Palermo. Città del mare in vendita: sit-in dei lavoratori

12/11/2004

    PALERMO
    venerdì 12 novembre 2004

    Pagina II – Palermo 

    In lizza il gruppo Cremonini. I sindacati chiedono garanzie  
    Città del mare in vendita un sit-in dei lavoratori   
    "Non c´è chiarezza sugli assetti futuri"

    CRESCE la tensione negli stabilimenti di Città del Mare a Terrasini dopo le indiscrezioni sulla possibile vendita del complesso turistico con la probabile cessione da parte di Unipol al gruppo Cremonini. Oggi dalle 14,30 in poi i lavoratori saranno in sit-in di fronte ai cancelli del complesso turistico-alberghiero per chiedere chiarezza ai vertici del gruppo. Ieri le segreterie di Filcams-Cigl e Uil-Tucs hanno avuto un incontro con la dirigenza della spa Città del Mare che gestisce la struttura.

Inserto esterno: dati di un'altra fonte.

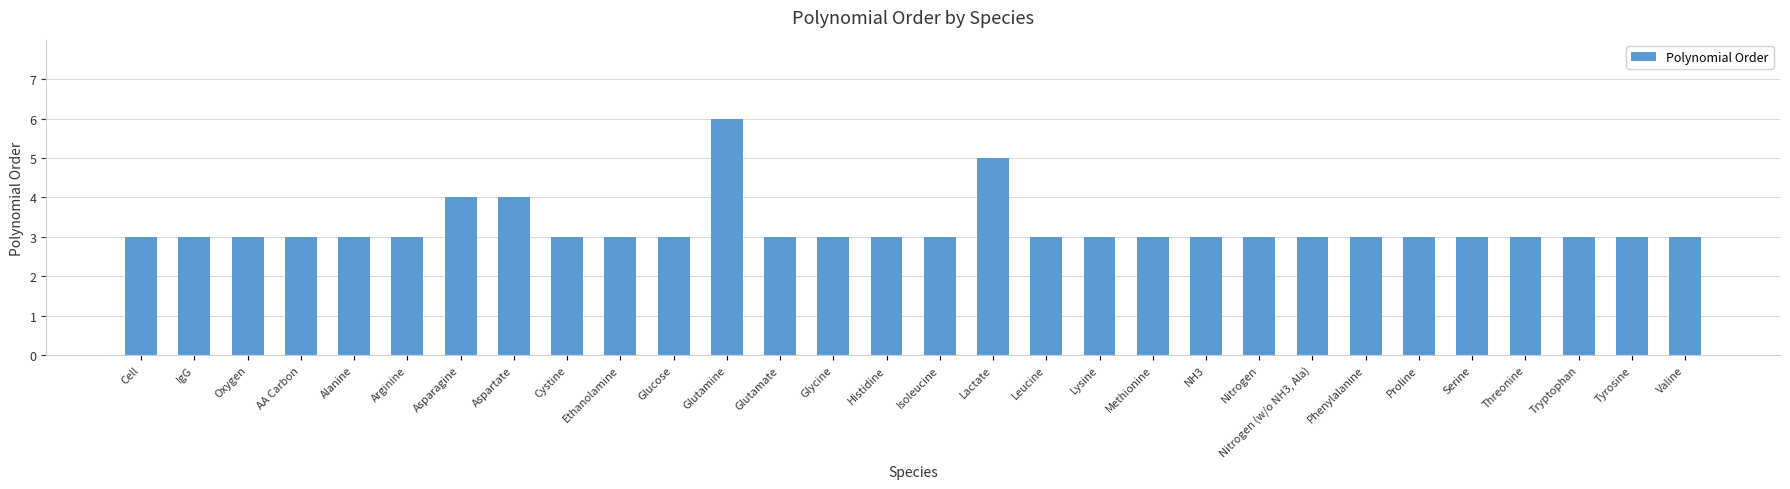

What is the label of the 9th bar from the right?

Nitrogen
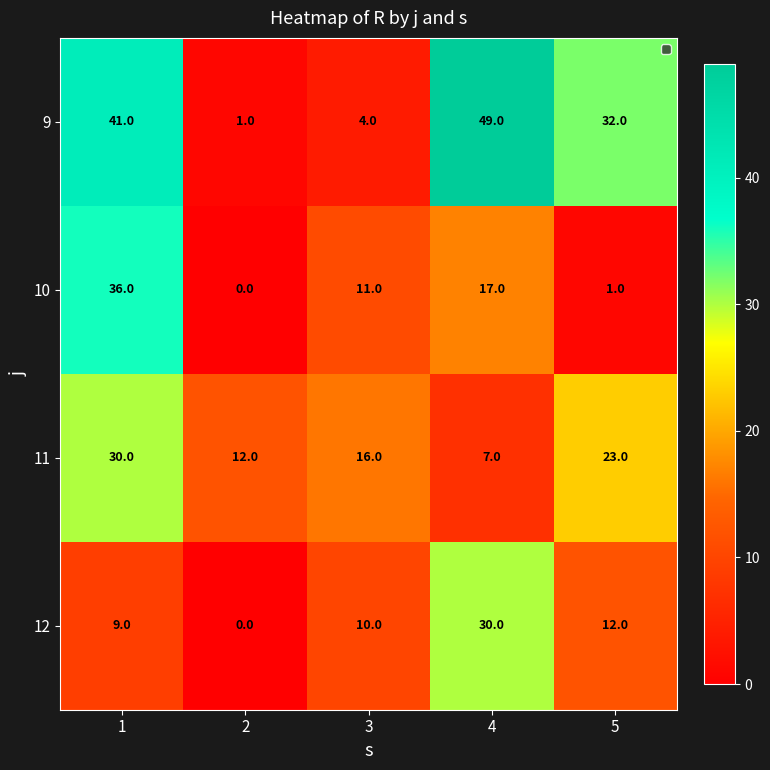

Which label corresponds to the smallest value in the chart?

2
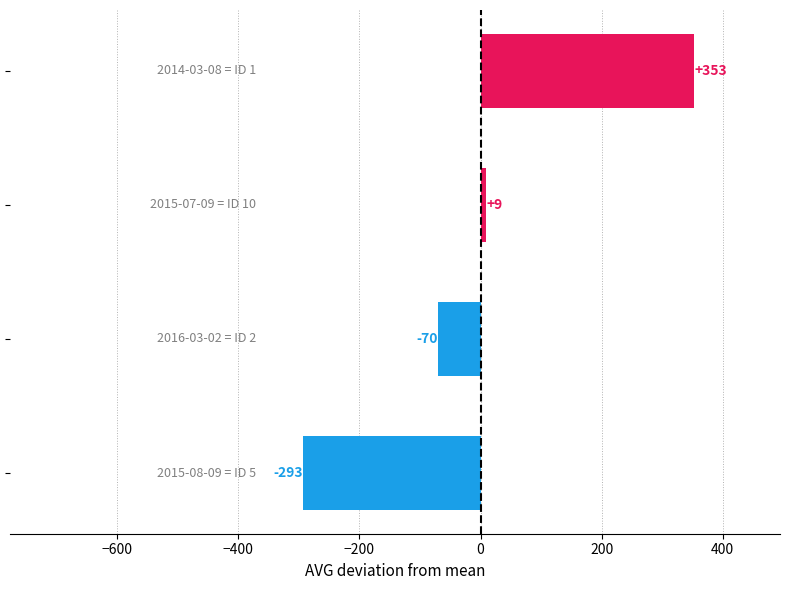

What is the difference between the maximum and second lowest values?

423.0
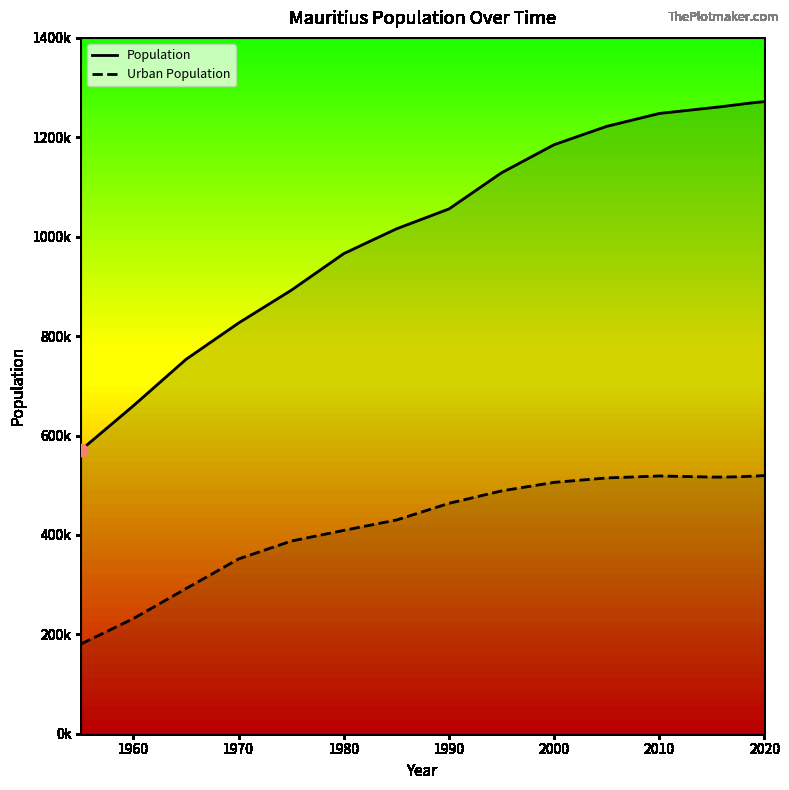

Which series has the largest total across all categories?

Population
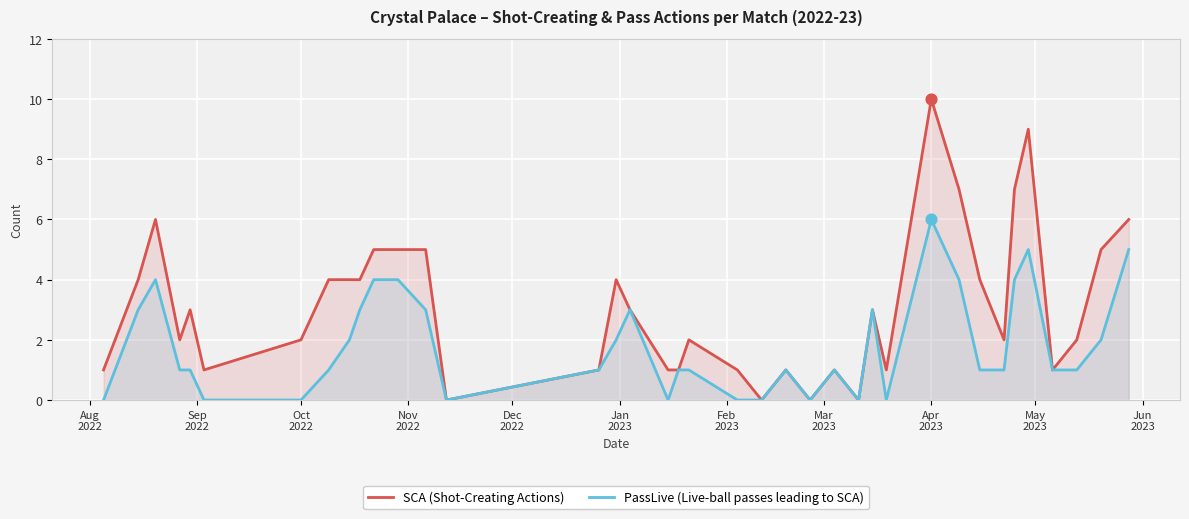

Which series contains the lowest Y value?

SCA (Shot-Creating Actions)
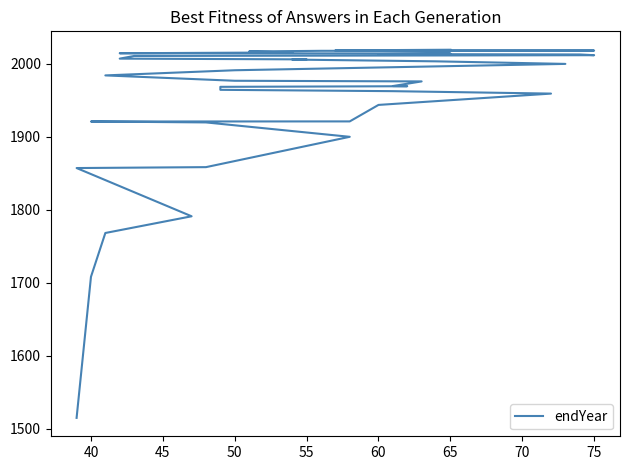

Reading left to right, extract all data points from this chart.

1515.0	1708.4	1768.3	1791.2	1857.3	1858.6	1900.2	1919.9	1921.1	1921.3	1943.9	1959.4	1962.7	1964.5	1968.6	1969.5	1969.7	1976.1	1977.0	1984.3	1991.4	2000.1	2003.6	2006.0	2006.3	2007.3	2010.9	2010.9	2012.0	2013.0	2013.6	2014.4	2014.7	2015.5	2015.7	2017.1	2018.0	2018.4	2018.6	2019.5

    «Non abbiamo avuto nessuna risposta sulle sorti del complesso – dice Monica Genovese, segretario Filcams-Cgil Palermo – ecco perchè abbiamo chiesto un incontro urgente con la proprietà che è del gruppo Unipol. Siamo allarmati per il futuro dei lavoratori».

    Anche il segretario generale Uil-Tucs Sicilia Pietro La Torre ha chiesto un incontro alla Unipol. «Già in passato abbiamo segnalato il pericolo di una eccessiva terziarizzazione delle attività – dice La Torre – ora siamo preoccupati perché non c´è chiarezza sulle prospettive e sulla volontà della proprietà e della gestione».

    Secondo le organizzazioni sindacali sul tavolo della trattativa per la vendita del complesso alberghiero ci sarebbe già l´offerta del gruppo modenese «Cremonini», leader nel settore della ristorazione con un fatturato di oltre 1.500 milioni di euro e 5.500 dipendenti.

    Già nel 2000 si era parlato della vendita del complesso alberghiero che vale circa 40 milioni di euro e fino al 31 ottobre scorso ha registrato 250 mila presenze mantenendosi sugli stessi livelli del 2003.